I’ve always pictured it played as a skit, SNL-style, with a laughing track.
Freud quotes Jean Paul in his Jokes and their Relation to the Unconscious: ‘Freedom produces jokes and jokes produce freedom’.
‘23 September [1912]: This story, “The Judgement,” I wrote at one sitting during the night of the 22nd-23rd, from ten o’clock at night to six o’clock in the morning. […] The fearful strain and joy, how the story developed before me, as if I were advancing over water. […] The conviction verified that with my novel-writing I am in the shameful lowlands of writing. Only in this way can writing be done, only with such coherence, with such a complete opening out of the body and the soul.’
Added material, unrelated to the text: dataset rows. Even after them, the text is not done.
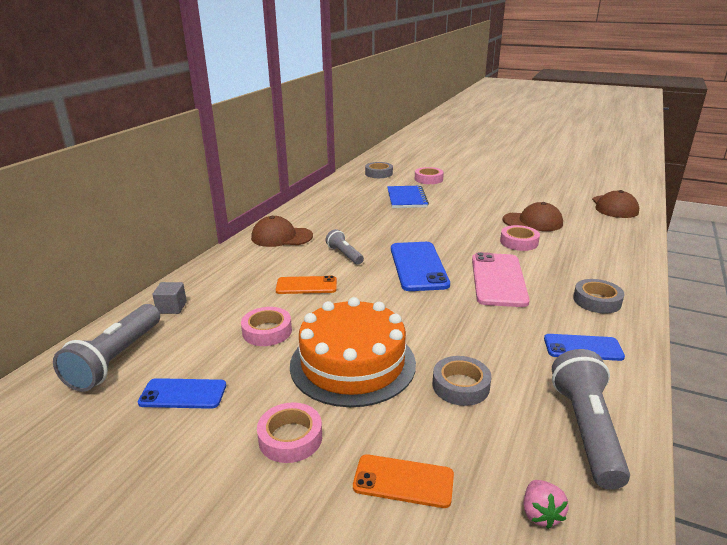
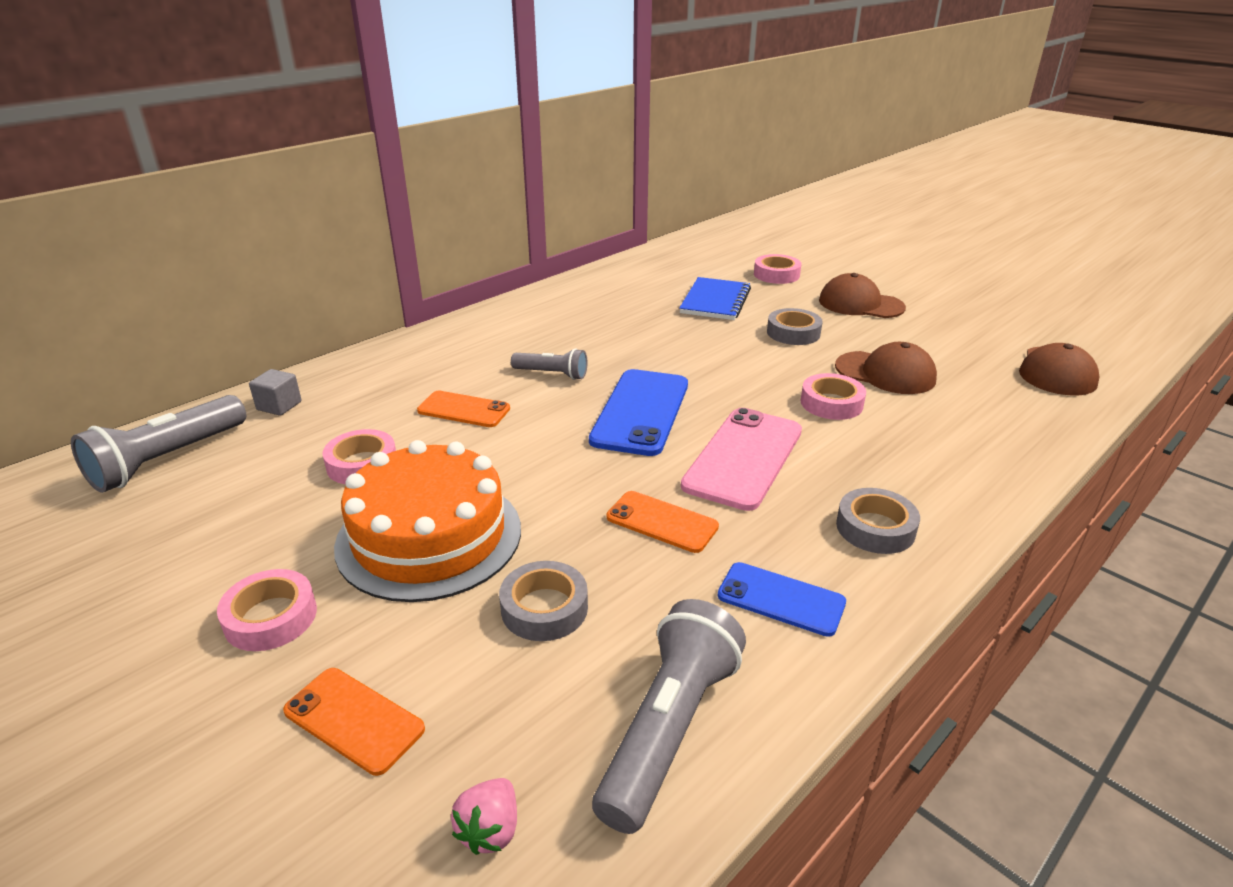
camera: 20 degrees right, 5 degrees up
blue phone [138,378,226,409] -> none
brown cap [251,216,313,247] -> brown cap moved to [819,273,906,318]
grey flashlight [326,229,364,265] -> grey flashlight turned 120 degrees clockwise [511,348,587,380]
grey tape [365,162,393,178] -> grey tape moved to [767,308,823,345]
none -> orange phone [607,491,719,553]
Freud, again in his Jokes, mentions two ‘favoured’ definitions of jokes among the Germans: the ability to find hidden similarities between things (conceit), and the ability to bind together, with surprising rapidity, many disparate things. Donne’s poetry is characterised by both, yet it’s not funny, not Witz-y but witty.
One ought is taken from Barthes, who was said to write something about everything he read. So I’ve been reading to write, without his ‘bliss’. Another relates to demands made by my œuvre and my inchoate public persona, having to claim certain topics as my own to strengthen my ‘brand’.
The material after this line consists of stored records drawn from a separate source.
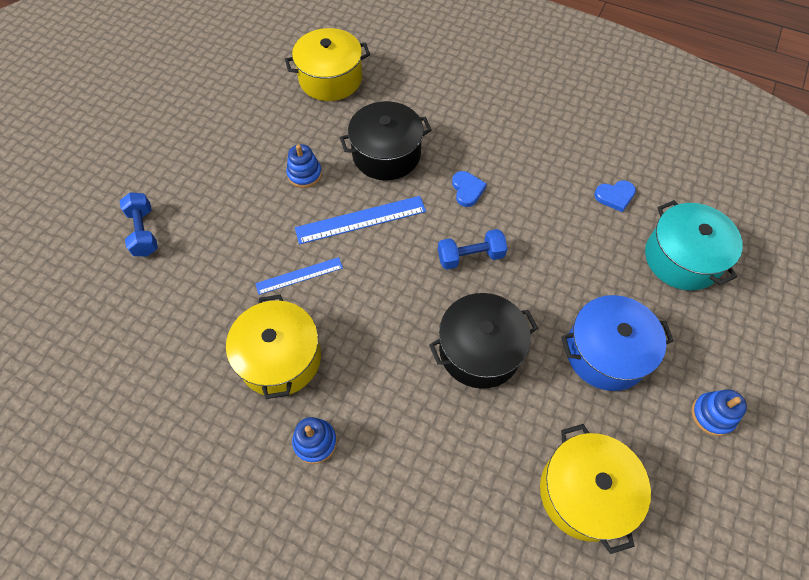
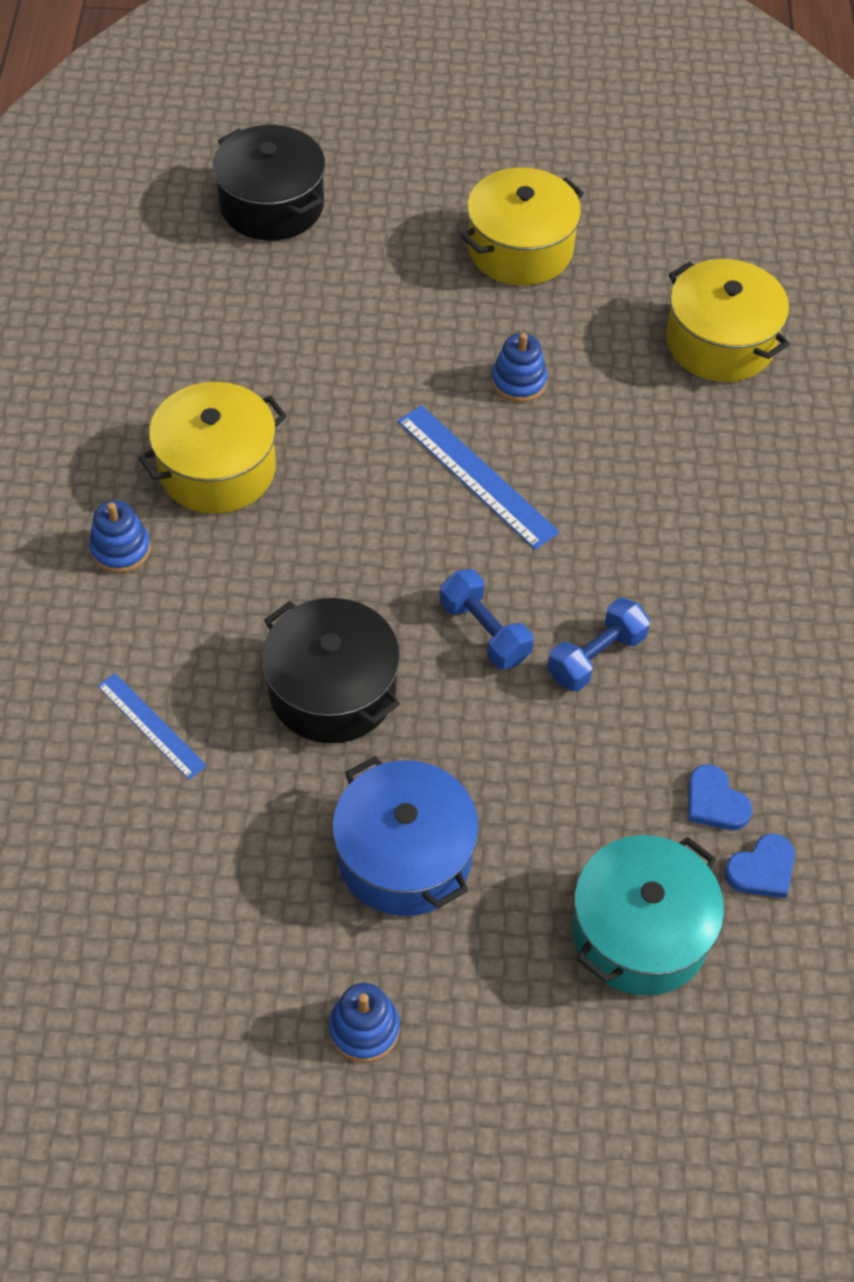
camera: 65 degrees right, 5 degrees down
blue dumbbell [120,192,158,256] -> blue dumbbell moved to [547,598,650,691]
blue ruler [255,257,343,295] -> blue ruler moved to [97,673,207,780]
black pot [340,101,432,180] -> black pot moved to [213,125,325,240]
blue heart [452,171,487,207] -> blue heart moved to [724,834,795,898]
yellow pot [540,424,651,554] -> yellow pot moved to [461,168,584,285]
The distinction between aerobic and anaerobic exercise is particularly acute in swimming, owing to its constraints on breathing.
I chuckled. milady
I’m struck by two (probably banal) things. 1. A few days after I’ve written something, I often find I’ve lost a feel for it; I can’t see it clearly. At these moments I find (trusted) outside eyes helpful. 2. I also love swimming.